Three agents, one forward-only pipeline

The work moves through three LangGraph agents, intake then underwriting then decision, over a loan state machine that only moves forward or terminates.

Intake reads the uploaded PDFs and extracts the fields that matter (borrower entity, income, credit score, loan amount, appraised value), confidence-scoring each one. Anything below threshold goes to a human review queue instead of flowing downstream silently. It identifies missing required documents, drafts a borrower-facing request email, then stops at an interrupt for underwriter approval, a human-in-the-loop gate the agent cannot cross on its own.

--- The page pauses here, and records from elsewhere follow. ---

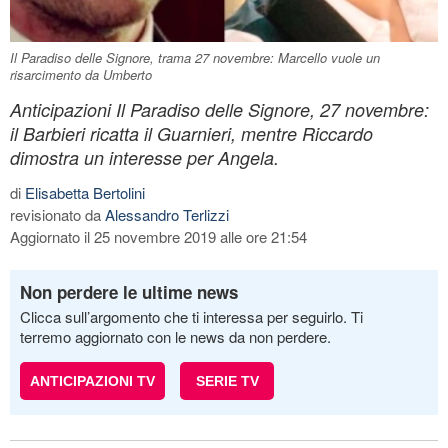
Il Paradiso delle Signore, trama 27 novembre: Marcello vuole un
risarcimento da Umberto
Anticipazioni Il Paradiso delle Signore, 27 novembre:
il Barbieri ricatta il Guarnieri, mentre Riccardo
dimostra un interesse per Angela.
di
Elisabetta Bertolini
revisionato da
Alessandro Terlizzi
Aggiornato il 25 novembre 2019 alle ore 21:54
Non perdere le ultime news
Clicca sull’argomento che ti interessa per seguirlo. Ti
terremo aggiornato con le news da non perdere.
ANTICIPAZIONI TV
SERIE TV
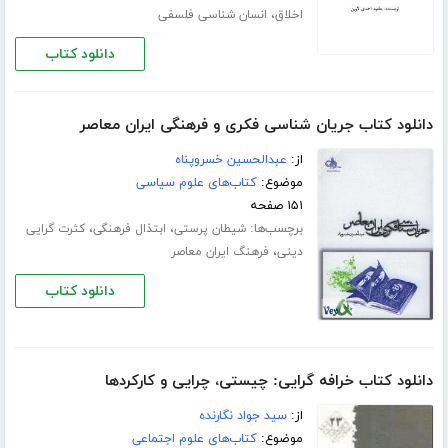
،
اخلاق
انسان شناسی فلسفی
دانلود کتاب
دانلود کتاب جریان شناسی فکری و فرهنگی ایران معاصر
از:
عبدالحسین خسروپناه
موضوع:
کتاب‌های علوم سیاسی
۱۵۱ صفحه
برچسب‌ها:
،
،
شیطان پرستی
ابتذال فرهنگی
کثرت گرایی
،
دینی
فرهنگ ایران معاصر
دانلود کتاب
دانلود کتاب خرافه گرایی: چیستی، چرایی و کارکردها
از:
سید جواد نگارنده
موضوع:
کتاب‌های علوم اجتماعی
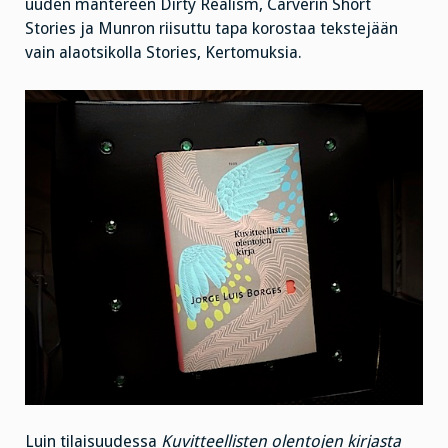
uuden mantereen Dirty Realism, Carverin Short
Stories ja Munron riisuttu tapa korostaa tekstejään
vain alaotsikolla Stories, Kertomuksia.
Luin tilaisuudessa
Kuvitteellisten olentojen kirjasta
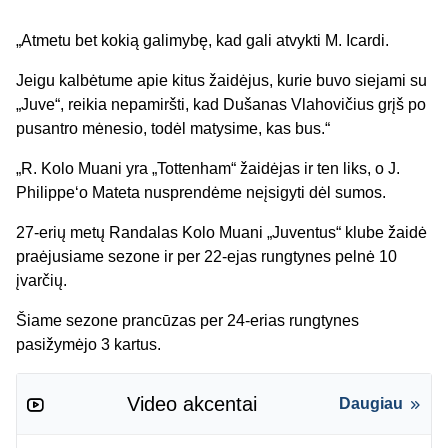
„Atmetu bet kokią galimybę, kad gali atvykti M. Icardi.
Jeigu kalbėtume apie kitus žaidėjus, kurie buvo siejami su
„Juve“, reikia nepamiršti, kad Dušanas Vlahovičius grįš po
pusantro mėnesio, todėl matysime, kas bus.“
„R. Kolo Muani yra „Tottenham“ žaidėjas ir ten liks, o J.
Philippe‘o Mateta nusprendėme neįsigyti dėl sumos.
27-erių metų Randalas Kolo Muani „Juventus“ klube žaidė
praėjusiame sezone ir per 22-ejas rungtynes pelnė 10
įvarčių.
Šiame sezone prancūzas per 24-erias rungtynes
pasižymėjo 3 kartus.
Video akcentai
Daugiau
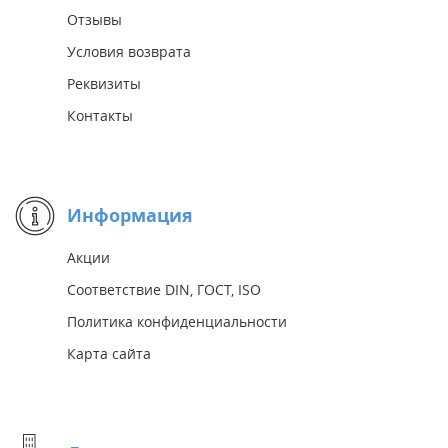
Отзывы
Условия возврата
Реквизиты
Контакты
Информация
Акции
Соответствие DIN, ГОСТ, ISO
Политика конфиденциальности
Карта сайта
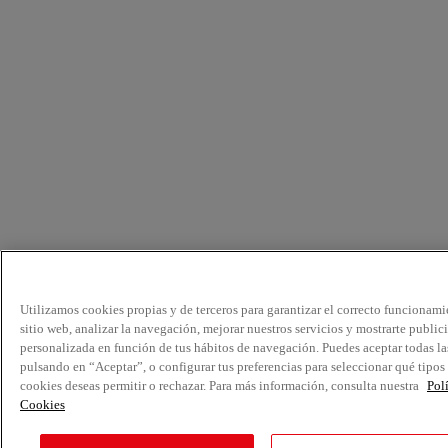
Utilizamos cookies propias y de terceros para garantizar el correcto funcionami
sitio web, analizar la navegación, mejorar nuestros servicios y mostrarte public
personalizada en función de tus hábitos de navegación. Puedes aceptar todas la
pulsando en “Aceptar”, o configurar tus preferencias para seleccionar qué tipos
cookies deseas permitir o rechazar. Para más información, consulta nuestra
Pol
Cookies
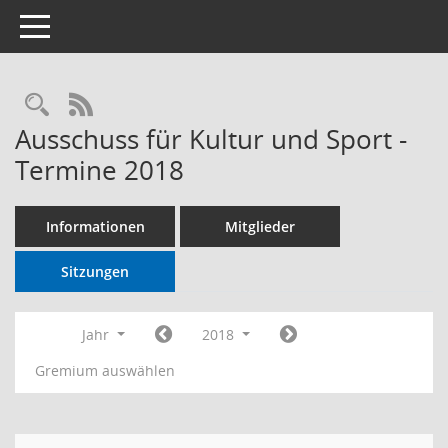
Toggle navigation
RSS-Feed
Ausschuss für Kultur und Sport -
Termine 2018
Informationen
Mitglieder
Sitzungen
Jahr
2018
Gremium auswählen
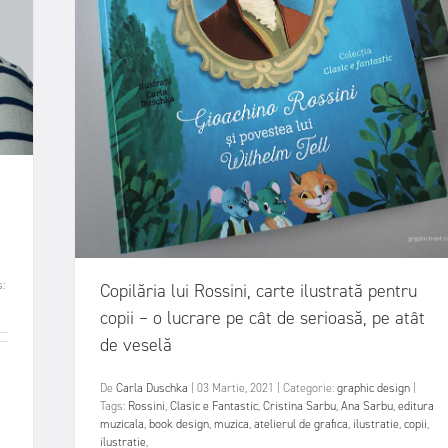
:
Copilăria lui Rossini, carte ilustrată pentru
copii – o lucrare pe cât de serioasă, pe atât
de veselă
De
Carla Duschka
|
03 Martie, 2021
|
Categorie:
graphic design
|
Tags:
Rossini
,
Clasic e Fantastic
,
Cristina Sarbu
,
Ana Sarbu
,
editura
muzicala
,
book design
,
muzica
,
atelierul de grafica
,
ilustratie
,
copii
,
ilustratie
,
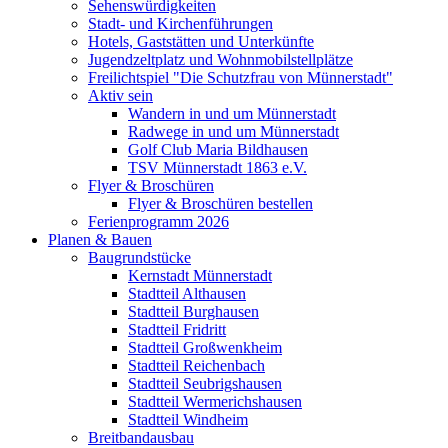
Sehenswürdigkeiten
Stadt- und Kirchenführungen
Hotels, Gaststätten und Unterkünfte
Jugendzeltplatz und Wohnmobilstellplätze
Freilichtspiel "Die Schutzfrau von Münnerstadt"
Aktiv sein
Wandern in und um Münnerstadt
Radwege in und um Münnerstadt
Golf Club Maria Bildhausen
TSV Münnerstadt 1863 e.V.
Flyer & Broschüren
Flyer & Broschüren bestellen
Ferienprogramm 2026
Planen & Bauen
Baugrundstücke
Kernstadt Münnerstadt
Stadtteil Althausen
Stadtteil Burghausen
Stadtteil Fridritt
Stadtteil Großwenkheim
Stadtteil Reichenbach
Stadtteil Seubrigshausen
Stadtteil Wermerichshausen
Stadtteil Windheim
Breitbandausbau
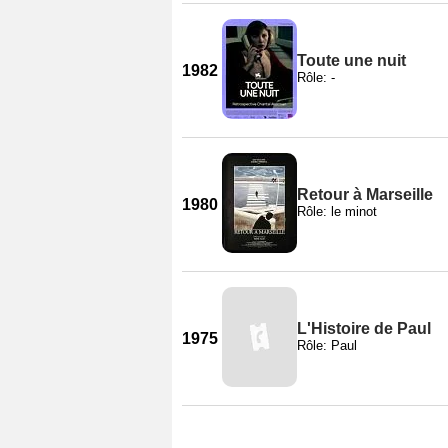
Toute une nuit
1982
Rôle: -
Retour à Marseille
1980
Rôle: le minot
L'Histoire de Paul
1975
Rôle: Paul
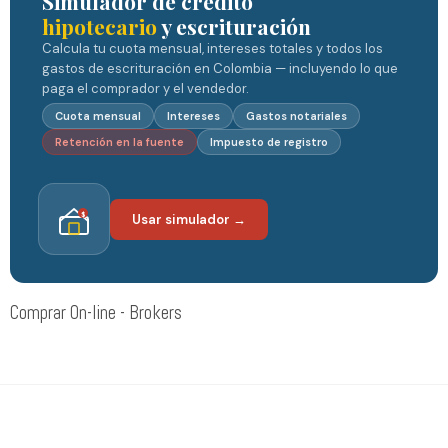
Simulador de crédito
hipotecario
y escrituración
Calcula tu cuota mensual, intereses totales y todos los
gastos de escrituración en Colombia — incluyendo lo que
paga el comprador y el vendedor.
Cuota mensual
Intereses
Gastos notariales
Retención en la fuente
Impuesto de registro
$
Usar simulador →
Comprar On-line - Brokers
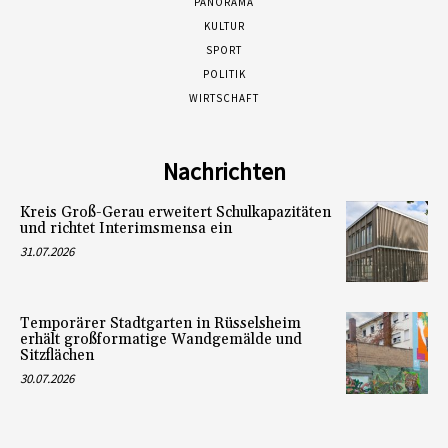
PANORAMA
KULTUR
SPORT
POLITIK
WIRTSCHAFT
Nachrichten
Kreis Groß-Gerau erweitert Schulkapazitäten
und richtet Interimsmensa ein
31.07.2026
Temporärer Stadtgarten in Rüsselsheim
erhält großformatige Wandgemälde und
Sitzflächen
30.07.2026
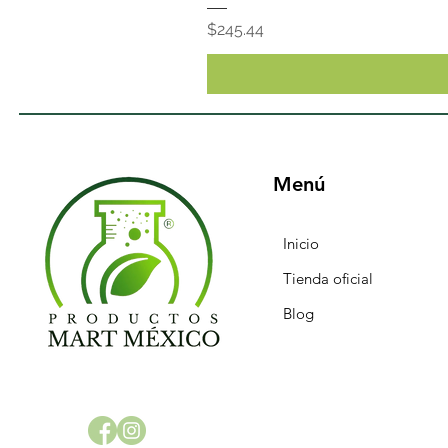
Precio
$245.44
Menú
Inicio
Tienda oficial
Blog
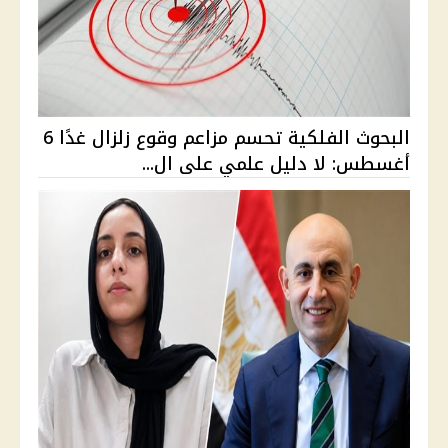
البحوث الفلكية تحسم مزاعم وقوع زلزال غدًا 6
أغسطس: لا دليل علمي على ال...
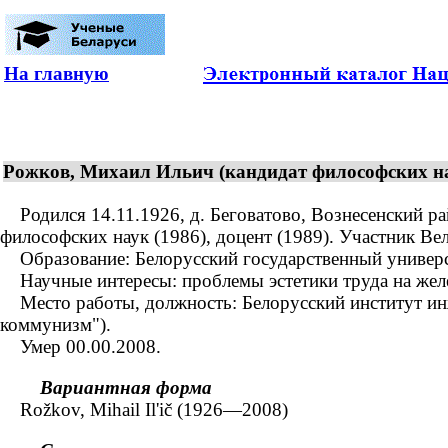
На главную
Рожков, Михаил Ильич (кандидат философских на
Родился 14.11.1926, д. Беговатово, Вознесенский рай
философских наук (1986), доцент (1989). Участник Ве
Образование: Белорусский государственный университ
Научные интересы: проблемы эстетики труда на жел
Место работы, должность: Белорусский институт ин
коммунизм").
Умер 00.00.2008.
Вариантная форма
Rožkov, Mihail Il'ič (1926—2008)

Underwriting runs the rules engine independently and has the model draft a summary whose every claim cites the extraction field it came from. Those citations are clickable in the UI, so a reviewer can jump from a sentence in the summary straight to the exact quote in the source document.

Decision re-runs the rules engine, so the two stages can never quietly diverge, then has the model pick a path: approve and draft a term sheet, conditionally approve with a list of conditions, or decline and draft an adverse-action letter, all subject to the override above.

Catching the model when it makes things up

Both drafting agents wrap their output in a constitutional judge, a separate LLM call that scores the draft against an explicit, written constitution: no fabricated facts, nothing that contradicts the rules engine, no rule IDs leaked into text a borrower will read. On a block-severity failure, a LangGraph conditional edge sends the draft back to the writer with the judge's critique attached. That is Self-Refine as a workflow, and it is bounded. After three attempts the latest draft is persisted with a guardrail_judgment flag, so a human sees the unresolved problem instead of the system shipping it or looping forever.

On the reference run this did real work rather than rubber-stamping. One underwriting draft hit the cap, failing the judge three times in a row, and was persisted flagged for review. That is the visible-failure behavior I wanted, instead of a silent retry that eventually gives up.

Decisions you cannot quietly change

Every decision is stamped with a SHA-256 hash of the materials it was made on: the documents, the extractions, the parties. If any of those inputs change afterward, the hash no longer matches, the UI flags the drift, and forward transitions are blocked until the decision is re-run. A reviewer or a regulator can verify exactly what inputs produced a given decision, and post-hoc tampering shows up instead of passing unnoticed.

What it costs, measured

Every LLM call in the system goes through one gateway that records the real token counts, the computed cost, and the latency to a single llm_calls table, so the economics are a SQL query rather than a guess. End to end, a loan runs about eleven LLM calls, roughly $0.07, and about forty seconds. Across a full populate run the spend was $5.88, and the part that surprised me once I queried it was that Opus made up 14% of the calls but 70% of the cost, because the two places I use a frontier model are both judges. The structured-output schemas force a 21.7% retry rate when the model overruns a field bound, and every retry recovered, with zero structurally invalid responses reaching the database.

Scope

Mkopo is a portfolio project, not a lending product, and the scope reflects that. It runs on fabricated borrowers and documents. It has none of the compliance machinery a real lender needs: no credit-bureau integration, no HMDA or TRID handling, no OFAC screening, no SSO, no multi-tenancy, and the orchestrator runs inline rather than on a queue. What is real and working is the part I built it to demonstrate: the agent graphs, the deterministic rules engine, the constitutional judge with its bounded Self-Refine loop, the materials-hash integrity check, the input-layer injection detector, and an observability layer that makes every LLM call, agent step, and audit event queryable. It is covered by 286 tests and a CI gate that runs a twelve-task evaluation suite on every push. The point of it is to show how I would engineer the safety and auditability of an agentic financial workflow.